About the Amazon thing

I saw this whole thing coming.

For those of you who haven’t heard about it, it has recently surfaced in the mainstream media that working conditions at these giant Amazon fulfillment centers (basically warehouses where they put your order together and ship it) are terrible. Specifically, it’s a very high-pressure, coldblooded, morale-killing wasteland where employees (all of whom are of low social status, whether it’s working class people or college kids) are held to an inhuman standard of efficiency and a lot of people get ground up and spit out of the system shattered and disillusioned.

I was worried this would happen.

When I first heard that Amazon was building these giant cube shaped fulfillment centers, I got nervous. Large scale facilities have a tendency to become as cold and dehumanizing as something out of Metropolis, and I was worried that even a golden-halo company like Amazon would fall prey to the inherent problems with this particular form of systemization.

Turns out, I was right to be worried.

Then, about a year ago, I started reading personal accounts of what life was like in an Amazon cube, and it confirmed my worst suspicions. Entirely the wrong kind of people were in control, and something akin to a human disaster was the result.

These people are clearly those who think efficiency is measured in numbers and whatever makes those numbers go up is good. Their narrow definition of efficiency ignores non-quantifiable human costs and drives them to demand increasingly inhumane things of their employees and feel nothing but glee at the fact that they made their numbers better.

Then something like a crisis in morale and subsequent breakdown of the entire work environment starts making those numbers go in the wrong direction and they are mystified, absolutely mystified, as to what might have caused it.

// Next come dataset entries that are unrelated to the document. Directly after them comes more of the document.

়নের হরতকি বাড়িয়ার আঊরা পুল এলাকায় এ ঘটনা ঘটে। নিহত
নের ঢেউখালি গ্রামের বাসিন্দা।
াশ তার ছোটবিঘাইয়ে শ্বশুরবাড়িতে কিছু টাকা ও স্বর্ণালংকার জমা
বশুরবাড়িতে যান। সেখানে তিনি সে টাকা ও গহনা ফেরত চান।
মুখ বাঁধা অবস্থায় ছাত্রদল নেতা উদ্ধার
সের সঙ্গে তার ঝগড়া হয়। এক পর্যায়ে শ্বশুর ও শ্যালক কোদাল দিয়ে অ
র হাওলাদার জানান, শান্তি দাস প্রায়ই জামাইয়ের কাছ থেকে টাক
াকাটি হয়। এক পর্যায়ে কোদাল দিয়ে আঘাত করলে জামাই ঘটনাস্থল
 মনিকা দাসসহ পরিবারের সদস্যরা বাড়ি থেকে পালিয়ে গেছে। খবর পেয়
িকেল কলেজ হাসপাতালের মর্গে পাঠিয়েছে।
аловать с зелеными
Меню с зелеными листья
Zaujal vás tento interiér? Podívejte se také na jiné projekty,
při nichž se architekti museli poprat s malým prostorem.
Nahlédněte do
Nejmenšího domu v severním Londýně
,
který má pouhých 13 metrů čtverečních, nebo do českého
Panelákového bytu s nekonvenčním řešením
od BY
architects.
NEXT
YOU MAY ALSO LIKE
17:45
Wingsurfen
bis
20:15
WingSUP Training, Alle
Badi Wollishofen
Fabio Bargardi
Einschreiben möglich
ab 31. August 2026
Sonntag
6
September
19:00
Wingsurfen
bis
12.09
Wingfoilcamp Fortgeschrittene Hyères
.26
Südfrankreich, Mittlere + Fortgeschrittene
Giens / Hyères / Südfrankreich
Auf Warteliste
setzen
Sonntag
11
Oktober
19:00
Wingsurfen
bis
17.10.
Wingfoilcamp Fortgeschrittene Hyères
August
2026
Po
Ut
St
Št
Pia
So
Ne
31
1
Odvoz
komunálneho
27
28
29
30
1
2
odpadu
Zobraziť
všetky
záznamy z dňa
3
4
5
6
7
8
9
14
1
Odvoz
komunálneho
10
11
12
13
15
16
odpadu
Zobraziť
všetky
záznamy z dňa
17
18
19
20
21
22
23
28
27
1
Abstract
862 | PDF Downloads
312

Sooner or later, they will blame the workers for not being enough like unfeeling machines and for having pesky needs like humanity, warmth, comfort, consideration, and some kind of sense that the system gives a shit whether they live or die.

Money in, work out! That’s how these people think it’s supposed to be.

So the situation at these fulfillment centers is dire. All the employees are expected to fulfill a very high number of orders per second, despite the fact that their inventory system puts incoming items in whatever space is available and therefore to fulfill one order, you might have to go all over the giant warehouse to get everything. New employees are given a woefully inadequate amount of time to get up to speed, and if they don’t, they are fired and replaced by someone else who is desperate for a job.

See, this, to me, is the real problem with high unemployment. It’s not just that it makes people poor. It’s that it makes them exploitable. The higher the unemployment rate, the shittier the workers can be treated.

And I am sure that’s exactly how the powers that be like it. Quick tip : if you can’t afford to quit your job, then you are not free. The whole premise of labour capitalism is that because you are free to quit a job where you are treated poorly, and this puts pressure on the system to treat their workers better, the workers are free, not slaves.

But how free can anyone be if losing their job will mean their children starve?

Anyhow, back to Amazon. Up to this point in my revelation, a point could be made that the conditions at these centers are harsh and it’s a demanding job, but overall it’s not that bad. I mean, some people must be able to meet these goals or the whole system would break down, right? So it’s a tough job, but it pays $15/hour, so it’s clearly worth it to people.

But the thing that clinched it for me, that proved that entirely the wrong kind of people are in charge, was that they have a snitching program, where employees are encouraged, and rewarded, for reporting their fellow workers slacking off and/or breaking the rules somehow.

And there are a LOT of rules.

Now that is out and out lunacy. The literature proving snitch programs are a terrible idea could fill the Grand Canyon. There is absolutely nothing that is a more effective morale killer. Sowing mistrust and paranoia amongst your employees is a terrible, terrible, TERRIBLE idea and the very idea that the people in charge of these places would enact a policy that is the most deadly morale assassin known to humanity despite the fact that business literature is nearly unanimous in its opposition to it proves, without a doubt, that there are some cruel hearted bastards who hde their sadism behind their piss poor definition of “efficiency” in charge at these fulfillment gulags.

These bastards are primarily to blame for the problem, of course. But the mother corp bears some responsibility too, for farming the jobs out to these facilities then treating those fulfillment centers as “black boxes” that you never open as long as they continue to give you what you want.

I am sure a lot of the people who have been at Amazon for a long time, well educated middle class Silicon Valley types, are shocked, shocked to find out that the working class people doing the grunt work are being treated poorly. After all, they never told anyone to do that!

But as the Stanford Prison Experiment, Abu Graib, and countless other examples, nobody needs to force evil into existence. All they have to do is set up the conditions for it, and then stop paying attention.

The nerds at Amazon can say, quite truthfully, that they had no idea that any of this was going on. And that’s the problem. They should have known what evils were being done in their name.

But they chose to close their eyes to what was going on inside their fulfillment centers, and as a certain song of which I am fond says, evil grows in the dark.

I will talk to you nice people again tomorrow.